"Sober Living for the Revolution"
As the new year approaches I have many a goal in place, set to make this coming year a year of growth in knowledge and health. One of those goals is to read a lot more than I am now. I've read a few books in my day, don't get me wrong, but the list of “want to read” is endless. I just never make time for them, because I'm too busy wasting time. Not this year! That's all going to change. But not only do I want to read all these books, I want to retain information from them. So in order to keep my mind fresh and tuned in and also share my readings with others who may be interested in them, I intend to do little write ups of each book. To share my favorite passages, maybe talk about what I took away from it, or what I absolutely hated about it. Really anything. I'm not going to force myself to do anything too particular, but just something to retain a little information and really take away something from everything I read. So, I figured I would begin building this habit and get started now, even before the new year arrives. I read a few incredible books this year, but I just recently finished one and am about to finish another, so I can report on those. Maybe I'll go back later and report on the others I read. Maybe not. We'll see.
So let's jump right in.
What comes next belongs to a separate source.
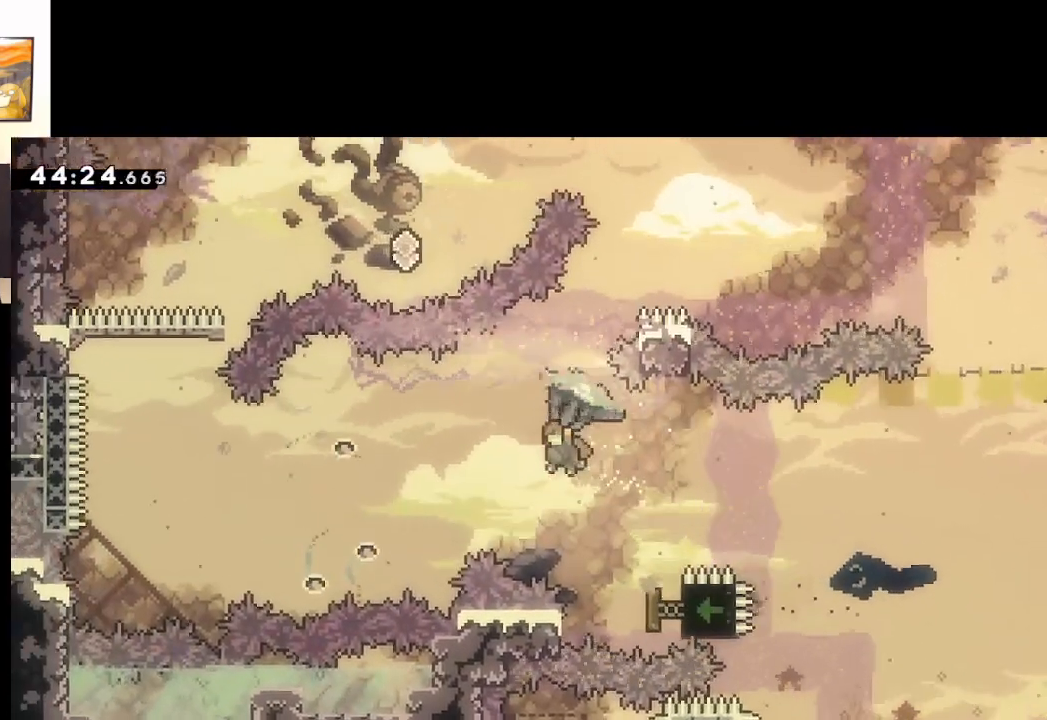
{"buttons": ["A", "L2"], "left_stick": "up-left", "right_stick": "center", "events": []}
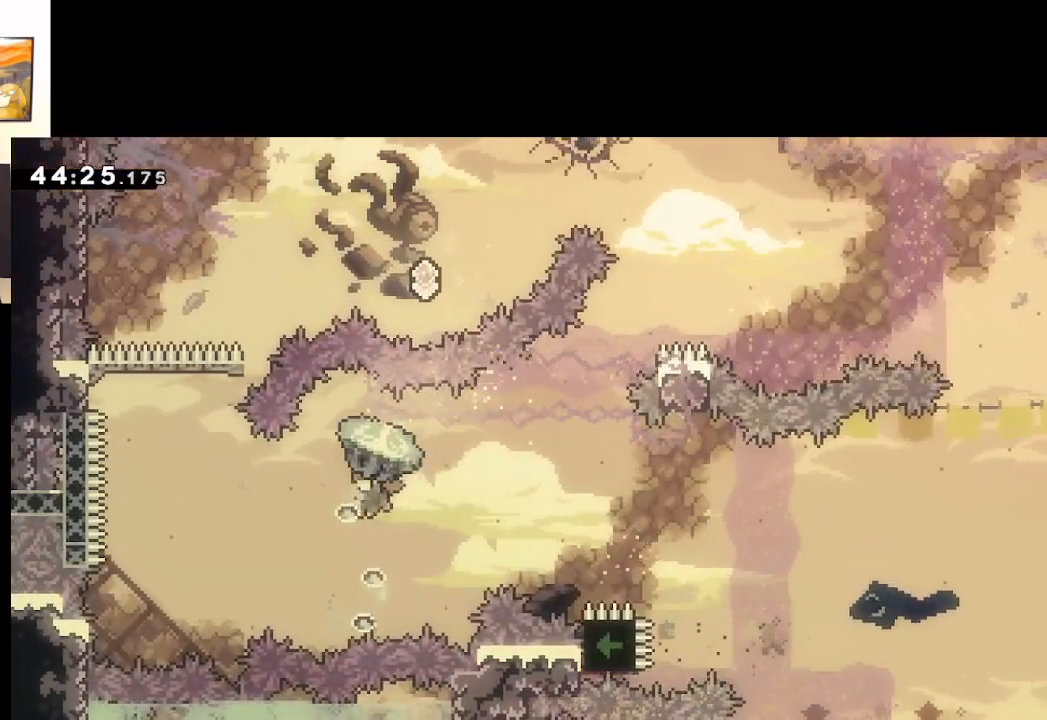
{"buttons": ["A"], "left_stick": "up-left", "right_stick": "center", "events": [[500, "L2", "up"]]}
Over the span of a week in December I read a little book called “Sober Living for the Revolution – Hardcore Punk, Straight Edge, and Radical Politics” edited by Gabriel Kuhn. This book is a collection of interviews, essays and manifestos mostly discussing the ties of sober living with radical politics. I wanted to read this book, not because I've ever been particularly interested in the “straight edge” music scene, but because I wanted to be able to better articulate my political reasoning behind being a straight edge individual. A lot of the book was discussing issues in the “scene” which I didn't have too much interest in, because I either wasn't alive or was in my early years of infant-hood when they took place and really just because the music scene behind straight edge and the community that it is linked with is not what I cling to. (But I can imagine that all of the music scene information would be really interesting to someone who was a part of this scene or is a part of the current music scene attached to straight edge... and I would like to say that I really appreciated some of the critiques to the music and show scene behind straight edge as many of the things referenced in a negative light are things that turned me away from being or claiming edge for quite some time). But overall, I was more interested in reading about how people connect their straight edge lifestyles with their political stances.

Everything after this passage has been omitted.